AST 248: The Search for Life in the Universe

1. How many protons does a C¹² nucleus have, and how many neutrons? 2 protons and 2 neutrons
2. C¹⁴ is radioactive. It decays when one of its neutrons changes to a proton, an electron and an antineutrino.
   1. What nucleus is thereby created? C¹⁴ has 6 protons and 8 neutrons, so after it decays it forms N¹⁴, which has 7 protons and 7 neutrons
   2. The halflife of C¹⁴ is 5730 years. If you had a sample containing 2 million atoms of C¹⁴, how long would it be until only 500,000 atoms of C¹⁴ remained? After x halflives, a sample's original number of radioactive nuclei is reduced by a factor of 1/2^x. Thus, since 500,000/2,000,000 = 1/4, the time equal to twice the halflife has occurred, or 2 x 5730 = 11,460 years.
3. What is the single property of a star at birth that determines which kind of death it will have (if it is not in a close double star system)? Its mass
4. How do most heavy elements get introduced into the interstellar medium from which planets and people can be eventually made? Supernovae disperse heavy elements into the interstellar medium.
5. What broad class of molecules are the most complex that are found in the interstellar medium? The most complex molecules found in interstellar space are organic molecules; this suggests that formation of such molecules occurs widely throughout the universe and that organic life may be common.

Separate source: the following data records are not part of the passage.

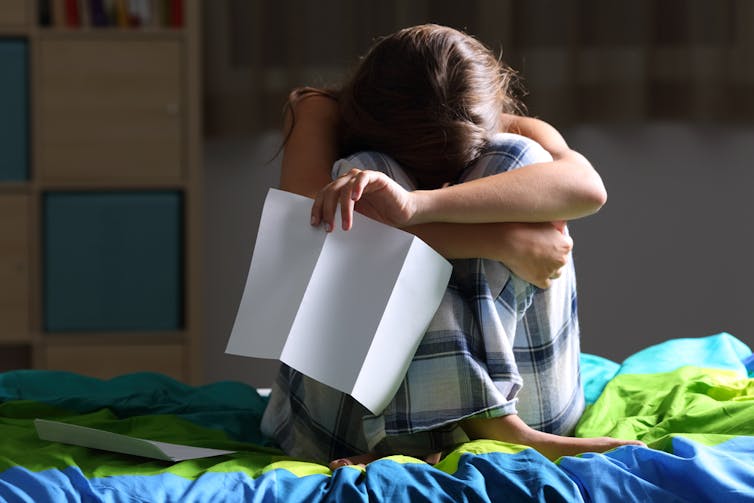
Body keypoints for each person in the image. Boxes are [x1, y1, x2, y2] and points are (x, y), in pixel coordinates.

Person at [260, 24, 642, 469]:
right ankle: (470, 430)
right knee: (365, 173)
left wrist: (418, 206)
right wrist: (501, 239)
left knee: (519, 158)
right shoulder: (320, 111)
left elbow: (588, 190)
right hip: (355, 422)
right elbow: (307, 234)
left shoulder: (506, 127)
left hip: (527, 402)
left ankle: (473, 428)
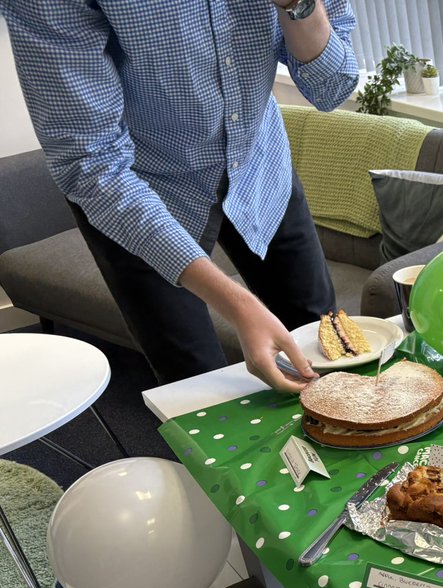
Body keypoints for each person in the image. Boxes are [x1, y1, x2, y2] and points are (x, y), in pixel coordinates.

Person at [3, 0, 359, 392]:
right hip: (137, 194)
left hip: (258, 162)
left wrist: (298, 5)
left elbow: (333, 87)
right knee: (199, 388)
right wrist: (239, 306)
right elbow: (92, 164)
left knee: (331, 348)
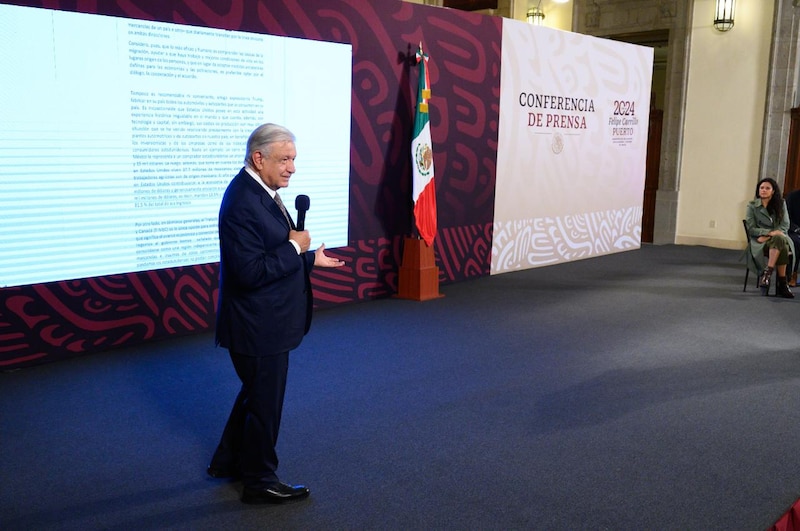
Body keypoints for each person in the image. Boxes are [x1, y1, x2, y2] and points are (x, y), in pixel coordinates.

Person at [208, 123, 345, 504]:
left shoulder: (260, 191)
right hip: (257, 326)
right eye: (285, 159)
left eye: (293, 160)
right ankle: (259, 481)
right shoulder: (242, 202)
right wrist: (293, 247)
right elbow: (250, 273)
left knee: (256, 393)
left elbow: (270, 254)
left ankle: (227, 459)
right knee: (266, 403)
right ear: (258, 158)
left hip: (266, 321)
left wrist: (309, 257)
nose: (292, 168)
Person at [745, 177, 794, 298]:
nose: (764, 190)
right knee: (781, 244)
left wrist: (767, 235)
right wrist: (771, 233)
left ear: (773, 191)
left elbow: (785, 225)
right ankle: (782, 284)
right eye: (761, 188)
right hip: (760, 242)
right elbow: (751, 229)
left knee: (780, 240)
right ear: (758, 190)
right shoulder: (752, 206)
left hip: (772, 239)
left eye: (767, 188)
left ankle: (767, 274)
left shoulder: (781, 204)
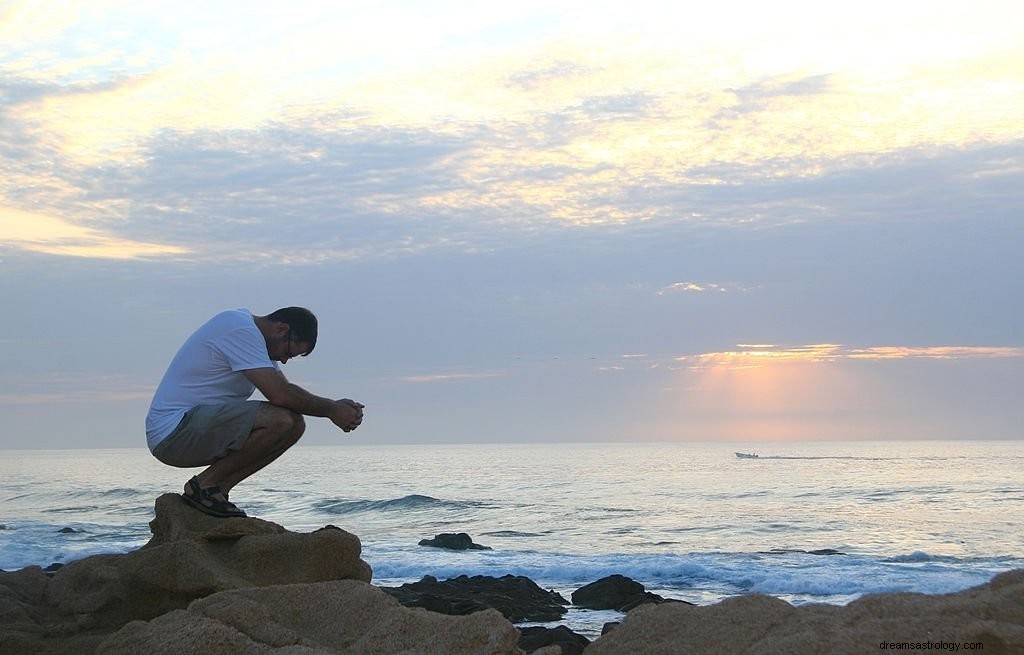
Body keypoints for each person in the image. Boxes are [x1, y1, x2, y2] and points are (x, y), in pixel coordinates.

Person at [145, 307, 364, 518]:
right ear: (280, 329)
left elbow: (286, 393)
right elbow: (280, 394)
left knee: (295, 425)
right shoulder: (237, 328)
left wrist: (335, 407)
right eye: (288, 352)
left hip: (191, 429)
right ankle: (203, 486)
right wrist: (333, 409)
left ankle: (216, 491)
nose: (285, 360)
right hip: (174, 432)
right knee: (280, 420)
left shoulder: (255, 341)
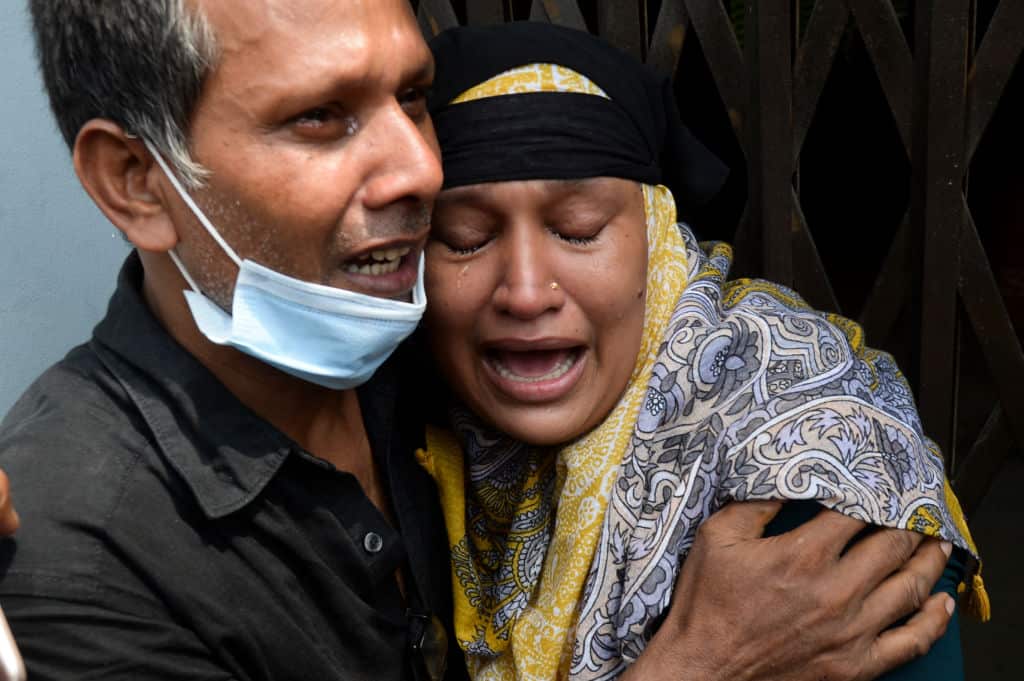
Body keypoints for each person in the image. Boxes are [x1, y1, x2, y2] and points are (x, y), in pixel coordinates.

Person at [0, 2, 959, 680]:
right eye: (322, 119)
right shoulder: (78, 553)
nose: (421, 167)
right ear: (136, 178)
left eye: (413, 96)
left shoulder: (420, 363)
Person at [415, 22, 987, 681]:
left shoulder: (808, 474)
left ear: (656, 240)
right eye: (462, 238)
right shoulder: (407, 441)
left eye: (577, 231)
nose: (523, 291)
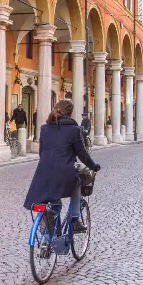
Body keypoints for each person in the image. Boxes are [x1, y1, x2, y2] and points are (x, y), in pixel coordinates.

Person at [23, 100, 100, 233]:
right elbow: (82, 155)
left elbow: (42, 152)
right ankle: (75, 220)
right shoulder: (74, 130)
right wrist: (94, 166)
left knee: (51, 198)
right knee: (77, 184)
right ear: (70, 113)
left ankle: (46, 237)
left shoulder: (44, 128)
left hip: (43, 172)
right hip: (65, 172)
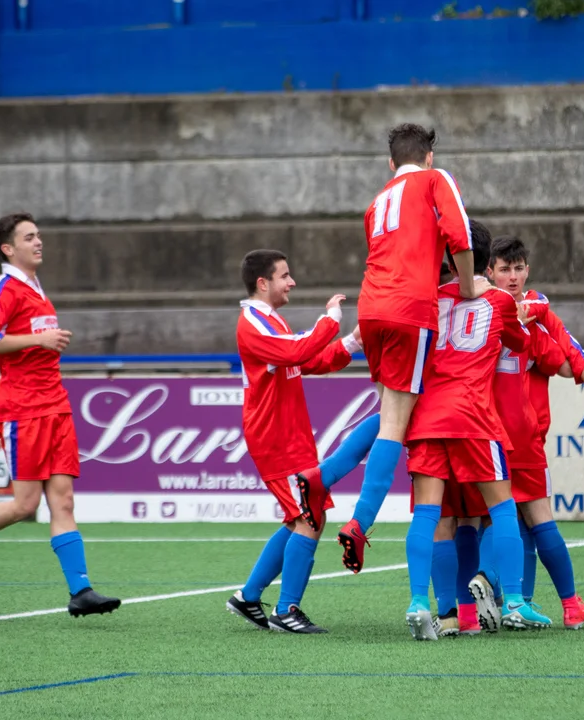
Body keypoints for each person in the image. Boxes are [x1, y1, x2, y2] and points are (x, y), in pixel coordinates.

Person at [0, 212, 120, 618]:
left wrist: (42, 341)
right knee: (25, 505)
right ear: (8, 248)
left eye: (38, 235)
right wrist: (40, 338)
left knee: (63, 500)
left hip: (55, 405)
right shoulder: (3, 289)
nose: (38, 242)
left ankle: (81, 591)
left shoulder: (35, 287)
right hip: (23, 410)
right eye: (29, 237)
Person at [339, 123, 489, 574]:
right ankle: (360, 522)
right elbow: (459, 234)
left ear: (391, 162)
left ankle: (323, 477)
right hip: (409, 309)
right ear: (428, 157)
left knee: (390, 412)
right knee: (395, 423)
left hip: (370, 309)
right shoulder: (435, 179)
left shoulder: (377, 202)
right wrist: (468, 287)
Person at [401, 221, 551, 640]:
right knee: (502, 509)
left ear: (450, 260)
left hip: (427, 417)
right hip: (474, 416)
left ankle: (420, 603)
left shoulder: (429, 299)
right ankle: (515, 602)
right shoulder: (500, 301)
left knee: (429, 514)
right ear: (488, 263)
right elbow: (522, 343)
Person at [225, 249, 379, 634]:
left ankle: (249, 596)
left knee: (304, 516)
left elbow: (307, 361)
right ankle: (286, 610)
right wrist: (331, 319)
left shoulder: (268, 318)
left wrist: (352, 342)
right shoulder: (252, 322)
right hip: (276, 438)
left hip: (288, 435)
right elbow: (298, 350)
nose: (291, 282)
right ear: (263, 283)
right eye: (284, 276)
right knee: (310, 516)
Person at [488, 235, 584, 629]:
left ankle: (503, 604)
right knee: (538, 520)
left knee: (500, 522)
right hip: (521, 436)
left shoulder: (479, 310)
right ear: (489, 272)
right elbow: (564, 360)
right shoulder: (532, 322)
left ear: (528, 270)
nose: (513, 276)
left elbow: (568, 348)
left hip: (483, 432)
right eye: (505, 269)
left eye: (518, 268)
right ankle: (569, 604)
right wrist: (537, 315)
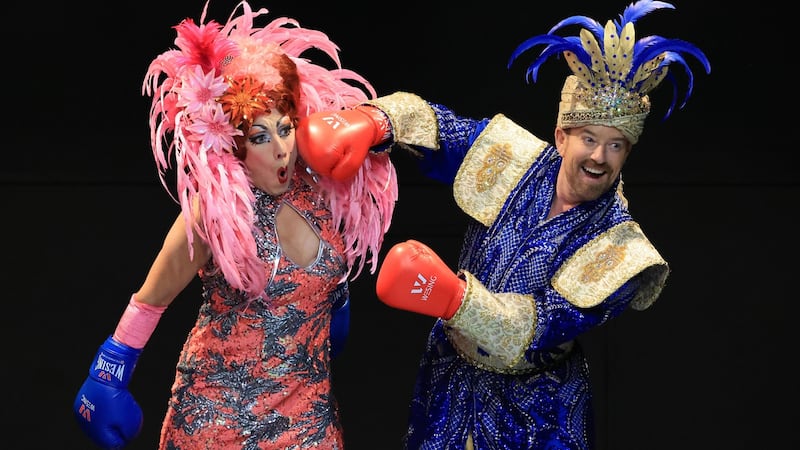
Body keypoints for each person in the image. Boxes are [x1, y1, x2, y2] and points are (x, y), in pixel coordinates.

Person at [295, 1, 711, 448]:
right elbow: (443, 129)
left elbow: (541, 326)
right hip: (450, 386)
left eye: (615, 146)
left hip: (537, 415)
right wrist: (372, 121)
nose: (599, 157)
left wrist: (453, 296)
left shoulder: (623, 251)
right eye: (589, 139)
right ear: (561, 136)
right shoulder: (517, 160)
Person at [72, 1, 398, 448]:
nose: (281, 149)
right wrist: (106, 374)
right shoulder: (216, 210)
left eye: (285, 129)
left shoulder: (321, 190)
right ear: (232, 144)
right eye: (260, 137)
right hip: (218, 418)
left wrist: (335, 306)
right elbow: (150, 301)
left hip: (308, 417)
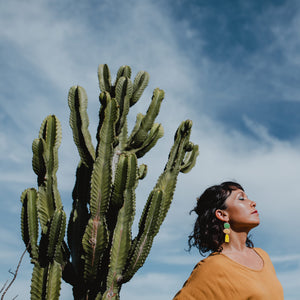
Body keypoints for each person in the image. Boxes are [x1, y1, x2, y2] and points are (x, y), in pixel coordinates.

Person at [173, 181, 284, 300]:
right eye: (241, 198)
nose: (253, 203)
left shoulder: (263, 255)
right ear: (222, 215)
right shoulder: (213, 267)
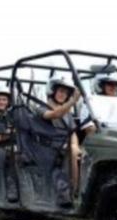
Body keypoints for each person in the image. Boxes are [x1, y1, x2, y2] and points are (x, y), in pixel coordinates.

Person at [35, 76, 82, 204]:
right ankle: (70, 194)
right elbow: (54, 114)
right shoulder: (41, 107)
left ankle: (82, 191)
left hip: (64, 146)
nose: (63, 95)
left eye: (66, 93)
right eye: (61, 91)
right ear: (52, 91)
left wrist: (74, 145)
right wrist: (72, 101)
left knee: (81, 152)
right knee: (70, 153)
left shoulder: (67, 112)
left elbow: (72, 132)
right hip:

6. >What is the frequency of spin-flip radiation from Hydrogen atoms? Why is this radiation important? 1420 MHz. This radiation is the most powerful emission from interstellar space. It is used to map out the shape, structure and dynamics of our galaxy. It might also serve as a beacon for interstellar communications.
7. What are the three main pieces of evidence that the universe began from, or at least passed through, a period of extremely high densities and/or temperatures, commonly called the Big Bang? Hubble's observation of the recession of galaxies; Cosmic microwave background radiation; Cosmic nucleosynthesis
8. What is the approximate age of the universe, and how can this be estimated from Hubble's Constant? About 13.5 billion years. Hubble's Law is v=Hd. Comparing to d=vt one sees that if the two relations are identical, t=1/H represents the time since all galaxies were coincident in position, i.e., this is the age of the universe. The value of Hubble's constant is about H = 70 km/s/Mpc. Therefore 1/H = (1/70) (Mpc/km) s. There are 3.1 x 10¹⁹ km per parsec. There are about 3.1 x 10⁷ s per year. Therefore 1/H = (1/70) x (3.1 x 10¹⁹) (1/3.1 x 10⁷) x (10^-9 yr/Gyr) Gyr = 1000/70 Gyr = 14.1 Gyr. This is mostly correct, however, the velocity v hasn't been constant so the estimate for t is somewhat of an overestimate.